SUPPLIED RECORDS:
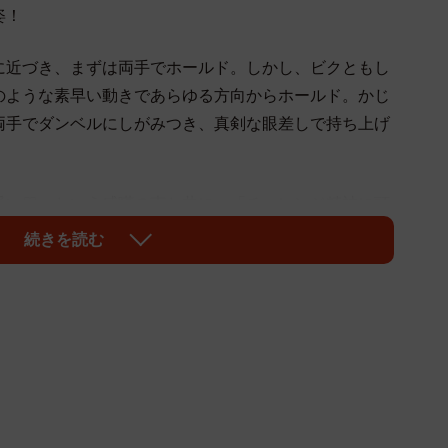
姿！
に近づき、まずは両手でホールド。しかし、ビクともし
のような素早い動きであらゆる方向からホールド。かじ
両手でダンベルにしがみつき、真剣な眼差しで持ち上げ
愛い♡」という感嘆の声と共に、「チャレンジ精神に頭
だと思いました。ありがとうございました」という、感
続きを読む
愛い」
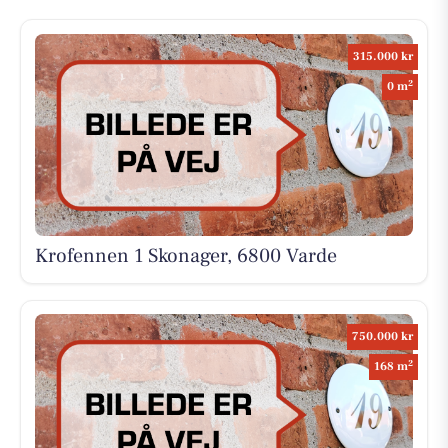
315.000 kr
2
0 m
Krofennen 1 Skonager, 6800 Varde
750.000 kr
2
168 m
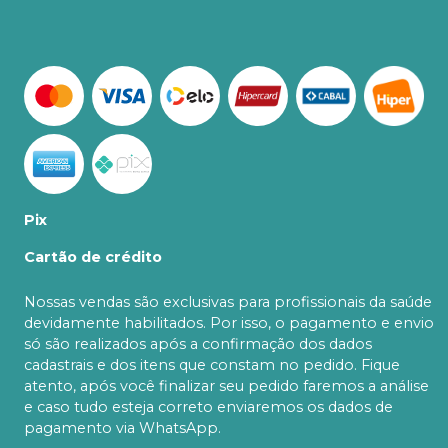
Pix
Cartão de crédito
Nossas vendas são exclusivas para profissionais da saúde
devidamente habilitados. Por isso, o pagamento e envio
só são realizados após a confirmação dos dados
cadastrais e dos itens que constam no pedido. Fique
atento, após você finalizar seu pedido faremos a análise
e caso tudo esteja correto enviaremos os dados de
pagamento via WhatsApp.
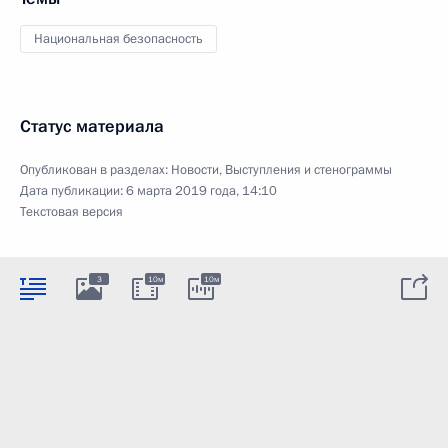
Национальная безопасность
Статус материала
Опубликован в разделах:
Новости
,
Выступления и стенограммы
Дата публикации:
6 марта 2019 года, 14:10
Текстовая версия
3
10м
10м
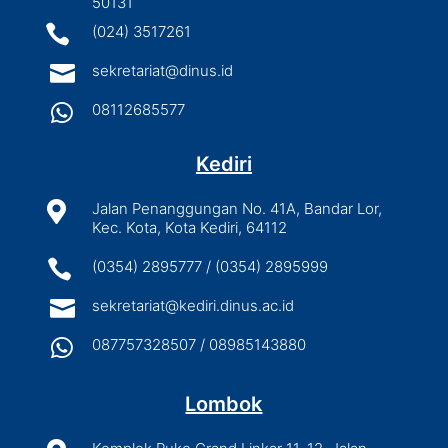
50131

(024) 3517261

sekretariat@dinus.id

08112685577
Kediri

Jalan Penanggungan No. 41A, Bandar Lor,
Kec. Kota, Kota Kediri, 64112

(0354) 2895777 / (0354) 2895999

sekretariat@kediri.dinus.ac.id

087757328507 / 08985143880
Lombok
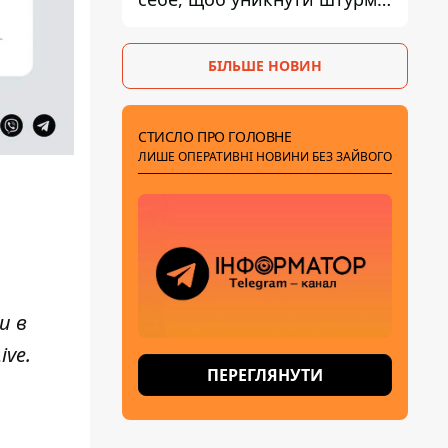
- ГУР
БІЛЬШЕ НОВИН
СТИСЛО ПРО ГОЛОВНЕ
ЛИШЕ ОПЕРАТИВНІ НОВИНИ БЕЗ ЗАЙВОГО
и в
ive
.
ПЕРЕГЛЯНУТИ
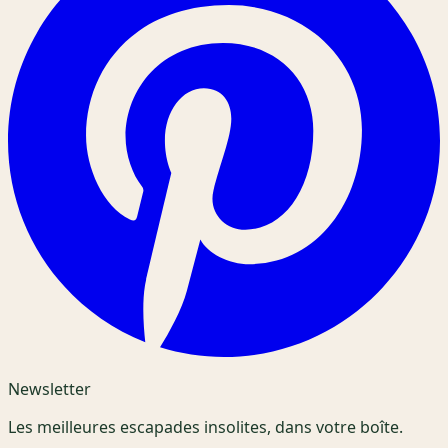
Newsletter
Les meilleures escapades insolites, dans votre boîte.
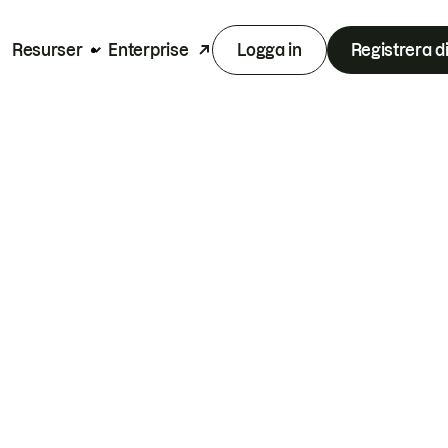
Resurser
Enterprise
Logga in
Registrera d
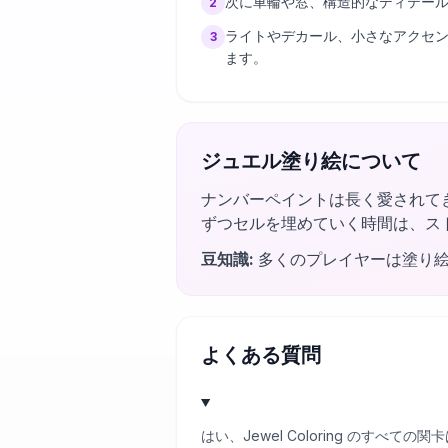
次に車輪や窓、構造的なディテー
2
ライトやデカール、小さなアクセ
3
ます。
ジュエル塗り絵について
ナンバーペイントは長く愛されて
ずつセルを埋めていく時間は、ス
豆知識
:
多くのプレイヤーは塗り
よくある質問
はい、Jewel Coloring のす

TASK ITEM: Collect every line from the material above that contains the word "pedido". Case counts.

ANSWER TO THE PROBLEM:
cadastrais e dos itens que constam no pedido. Fique
atento, após você finalizar seu pedido faremos a análise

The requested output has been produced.